Founded by a small band of volunteers in 1989, Memorial grew rapidly in the warmth that followed the Cold War and the emergence of an independent Russia in 1991, when the new government welcomed American help.
But the climate is now less friendly. Some of Memorial’s members have died in their line of work.
Tatiana Kasatkina, Memorial’s executive director, said it is clear that the government expelled USAID because it does not like the organizations that are funded.
“Of course the state doesn’t like us,” she said. “Unfortunately, they don’t understand that we work for the state, but a democratic state.”
The grant recipients are looking for new sources of funding, and U.S. officials have been trying to find different vehicles to support them.

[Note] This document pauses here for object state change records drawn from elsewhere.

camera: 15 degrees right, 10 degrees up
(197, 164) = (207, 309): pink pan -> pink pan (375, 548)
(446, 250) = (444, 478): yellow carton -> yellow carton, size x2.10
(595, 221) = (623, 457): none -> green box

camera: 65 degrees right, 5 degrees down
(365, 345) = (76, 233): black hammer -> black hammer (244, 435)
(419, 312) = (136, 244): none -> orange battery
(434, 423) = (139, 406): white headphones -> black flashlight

“Many people have asked me whether USAID departure will mean an end to our support for these important initiatives. It will not,” U.S. Ambassador Michael McFaul wrote in his blog Monday.
Some of the organizations are defiant, while others worry they will have to stop their work.
President Vladimir Putin has singled out Golos, which has received USAID grants for 10 years, for particular displeasure because of its election oversight activities. It plans to monitor local and regional elections on Oct. 14, documenting violations on a map, training observers and offering legal help. Whether it will find money to keep working is unclear.
The U.S. State Department disclosed Sept. 18 that Russia had ordered USAID out by Monday after accusations by Russian officials that the United States was meddling in its internal affairs.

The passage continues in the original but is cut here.